Migliaia di «bombe viaggianti»
IL DOSSIER LA SICUREZZA
Chi non ha mai sorpassato un camion-cisterna guardandolo con preoccupazione?
Su quello dello spaventoso incidente di ieri c’erano i pannelli di pericolo per indicare il tipo di materiale trasportato, il grado di infiammabilità, il codice della sostanza. C’era (salvo irregolarità) un conducente con patente speciale, che per guidare quel mezzo e trasportare quella sostanza ha dovuto seguire un corso di abilitazione particolare, studiare i pericoli associati alla merce e sapere come reagire in una situazione di emergenza.
Insomma: c’era tutto quel che serve secondo l’accordo Adr, cioè le norme internazionali che regolano il trasporto di merci pericolose su strada.
Eppure è successo lo stesso. La cisterna squarciata, il gasolio che ha preso fuoco, i sei morti...
Sono migliaia le potenziali «bombe» in viaggio lungo la nostra rete stradale o ferroviaria. Nel 2016 sono stati registrati 3,4 milioni di viaggi, di tir immatricolati in Italia, per trasportare da qualche parte merce pericolosa. L’ultima volta che l’argomento ha tenuto banco nelle cronache è stato nel 2009, quando esplose il carro-cisterna di gpl davanti alla stazione di Viareggio. In quel caso i morti furono 32 e si stimò che ogni anno in Italia viaggiassero (fra strade, ferrovie e per mare) 220 milioni di tonnellate di merce a rischio.
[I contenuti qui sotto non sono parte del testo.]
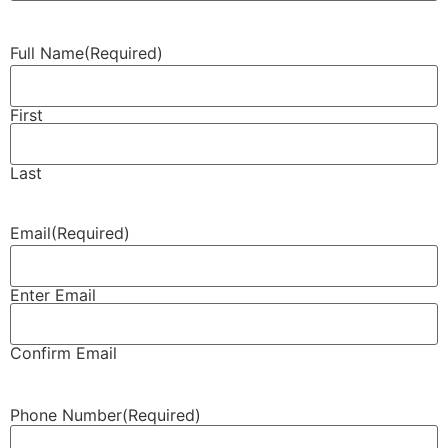
Full Name
(Required)
First
Last
Email
(Required)
Enter Email
Confirm Email
Phone Number
(Required)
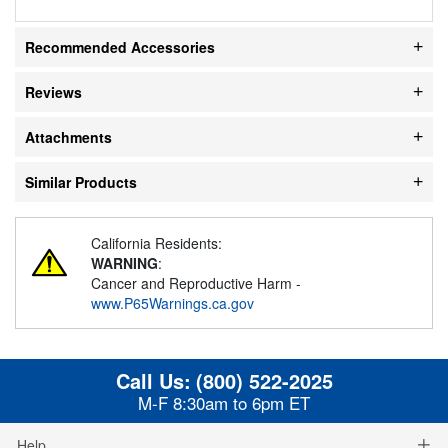
Recommended Accessories
Reviews
Attachments
Similar Products
California Residents:
WARNING
:
Cancer and Reproductive Harm -
www.P65Warnings.ca.gov
Call Us:
(800) 522-2025
M-F 8:30am to 6pm ET
Help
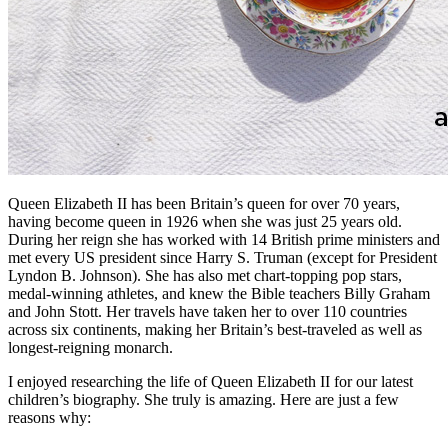
Queen Elizabeth II has been Britain’s queen for over 70 years,
having become queen in 1926 when she was just 25 years old.
During her reign she has worked with 14 British prime ministers and
met every US president since Harry S. Truman (except for President
Lyndon B. Johnson). She has also met chart-topping pop stars,
medal-winning athletes, and knew the Bible teachers Billy Graham
and John Stott. Her travels have taken her to over 110 countries
across six continents, making her Britain’s best-traveled as well as
longest-reigning monarch.
I enjoyed researching the life of Queen Elizabeth II for our latest
children’s biography. She truly is amazing. Here are just a few
reasons why:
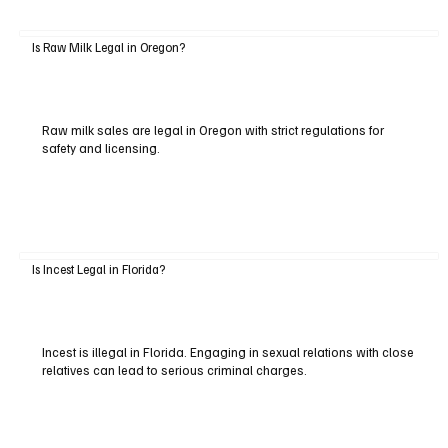
Is Raw Milk Legal in Oregon?
Raw milk sales are legal in Oregon with strict regulations for
safety and licensing.
Is Incest Legal in Florida?
Incest is illegal in Florida. Engaging in sexual relations with close
relatives can lead to serious criminal charges.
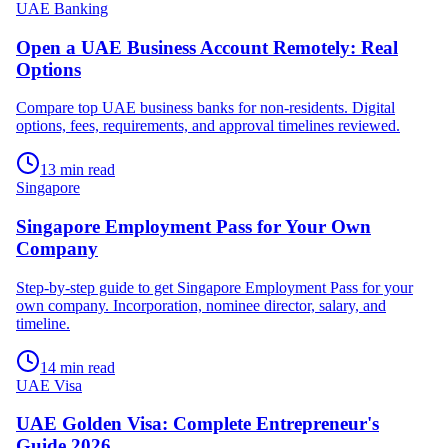
UAE Banking
Open a UAE Business Account Remotely: Real
Options
Compare top UAE business banks for non-residents. Digital
options, fees, requirements, and approval timelines reviewed.
13 min read
Singapore
Singapore Employment Pass for Your Own
Company
Step-by-step guide to get Singapore Employment Pass for your
own company. Incorporation, nominee director, salary, and
timeline.
14 min read
UAE Visa
UAE Golden Visa: Complete Entrepreneur's
Guide 2026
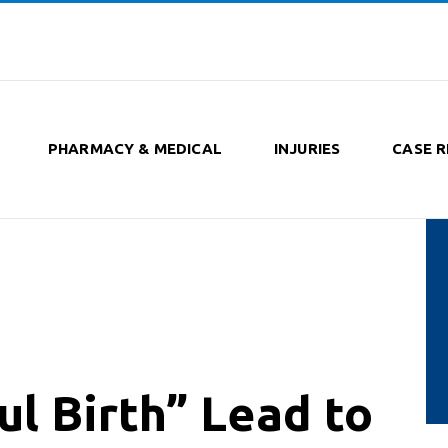
PHARMACY & MEDICAL
INJURIES
CASE R
l Birth” Lead to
Il caso di ieri costringe a puntare i riflettori sui trasporti stradali. «Ma il problema non è la sicurezza dei mezzi che portano le merci da un punto all’altro né la preparazione di chi li conduce» riflette Alfonso Simoni, ingegnere del ministero dei Trasporti ed esperto di carichi pericolosi su gomma. «Il problema principale è la circolazione stradale. La sicurezza dei mezzi che trasportano quel tipo di merci è molto elevata — dice Simoni — e anche il numero degli incidenti nei quali sono coinvolti è basso. Le regole dell’Adr sono rigidissime, tengono conto di tutte le possibili analisi di rischio e sono studiate anche in base ai progressi tecnologici di materiali e mezzi di trasporto. Poi c’è l’imponderabile...».
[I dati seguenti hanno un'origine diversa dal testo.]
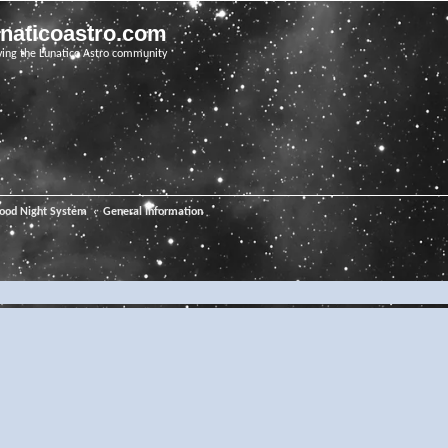
unaticoastro.com
ving the Lunatico Astro community
ood Night System
General Information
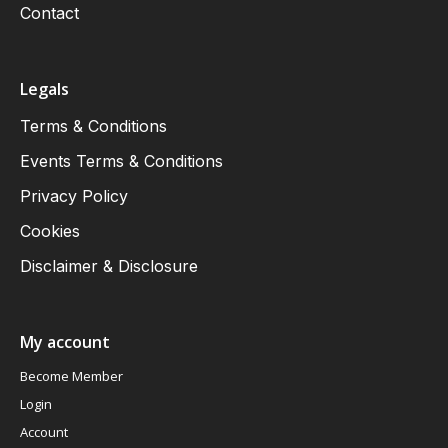
Contact
Legals
Terms & Conditions
Events Terms & Conditions
Privacy Policy
Cookies
Disclaimer & Disclosure
My account
Become Member
Login
Account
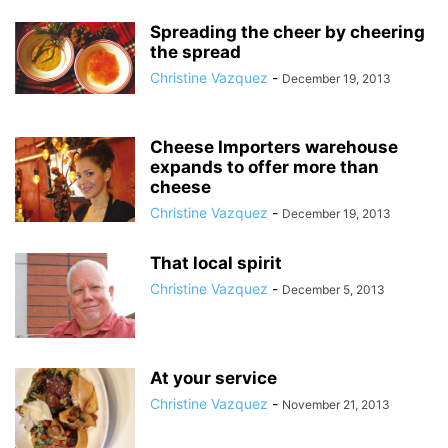
Spreading the cheer by cheering
the spread
Christine Vazquez
-
December 19, 2013
Cheese Importers warehouse
expands to offer more than
cheese
Christine Vazquez
-
December 19, 2013
That local spirit
Christine Vazquez
-
December 5, 2013
At your service
Christine Vazquez
-
November 21, 2013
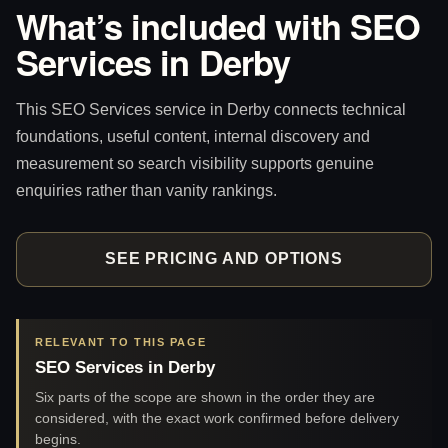
What’s included with SEO
Services in Derby
This SEO Services service in Derby connects technical
foundations, useful content, internal discovery and
measurement so search visibility supports genuine
enquiries rather than vanity rankings.
SEE PRICING AND OPTIONS
RELEVANT TO THIS PAGE
SEO Services in Derby
Six parts of the scope are shown in the order they are
considered, with the exact work confirmed before delivery
begins.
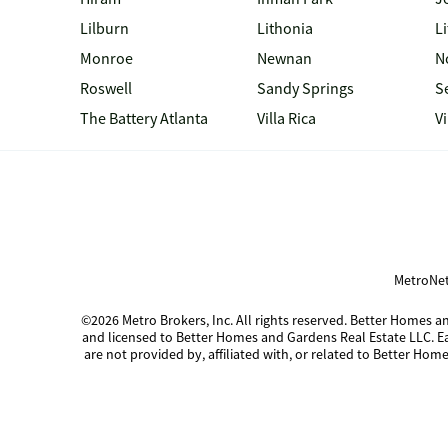
Lilburn
Lithonia
Li
Monroe
Newnan
N
Roswell
Sandy Springs
S
The Battery Atlanta
Villa Rica
V
MetroNet
©2026 Metro Brokers, Inc. All rights reserved. Better Homes
and licensed to Better Homes and Gardens Real Estate LLC. 
are not provided by, affiliated with, or related to Better Home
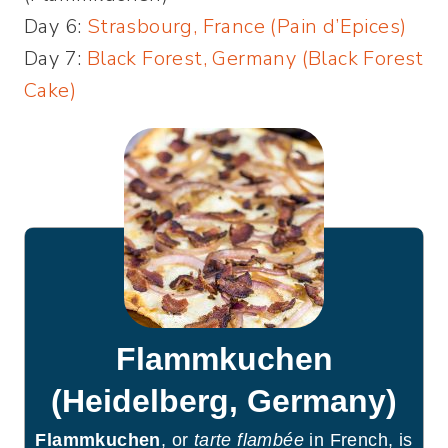
Day 6:
Strasbourg, France (Pain d’Epices)
Day 7:
Black Forest, Germany (Black Forest
Cake)
Flammkuchen
(Heidelberg, Germany)
Flammkuchen
, or
tarte flambée
in French, is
La parola d’ordine è: mitigare il rischio. Ma, come sempre, il rischio zero non esiste e la verità è che quel che è successo ieri a Brescia potrebbe accadere di nuovo oggi da qualche altra parte perché anche oggi, come sempre, saranno migliaia le cisterne in viaggio cariche di sostanze infiammabili, tossiche, esplosive o aggressive (come gli acidi).
Per dirla con Simoni, «bisognerà pur trasportare i materiali classificati come pericolosi altrimenti, per fare un esempio, come le riscaldiamo le case nelle nostre città? Come facciamo arrivare la benzina o il gasolio nel distributore del paesino di montagna?».
Nei «cilindri» d’acciaio che si muovono da un punto all’altro dell’Italia si trasportano merci a rischio come gasolio (che tra l’altro è fra i meno pericolosi in termini di infiammabilità), benzina, gas che servono per la produzione industriale (per esempio per produrre plastiche), gas metano, gpl, sostanze chimiche, radioattive oppure materiali esplosivi (in questo caso viaggiano su autocarri e possono essere usati per la costruzione di gallerie, nelle miniere o per realizzare oggetti esplosivi).
L’ingegner Giuseppe Romano, direttore centrale per l’emergenza e il soccorso tecnico dei Vigili del fuoco, coordinò le operazioni di emergenza a Viareggio. «Lì fu una situazione davvero molto complicata e rischiosa per tutti» ricorda. L’incidente di ieri in autostrada in teoria non partiva da una base di rischio elevata come sarebbe stato se si fosse trattato di gpl. «Una cisterna di gasolio non scoppia» valuta l’ingegnere. E aggiunge: «Il gasolio non prende fuoco a temperatura ambiente né se ci avvicini un fiammifero, non è come i vapori di benzina che invece prendono fuoco con un minimo innesco». Quindi? «Quindi premesso che saranno le indagini a stabilire la dinamica di quello che è successo esattamente, quello che si può dire adesso è che il gasolio per prendere fuoco ha bisogno del contatto con qualcosa di molto caldo». Per esempio il motore dell’auto che stava sorpassando, è una delle prime ipotesi ancora tutte da verificare.
Il fumo nero che si è alzato dalla cisterna in fiamme indica il tipo di calore sprigionato. Il dottor Romano spiega che «più è nero il fumo, più è alto il calore irradiato» ed è per questo che il cavalcavia all’altezza dell’incidente è stato chiuso. Una precauzione: per capire se ha subito un danno termico che ha compromesso la sua stabilità.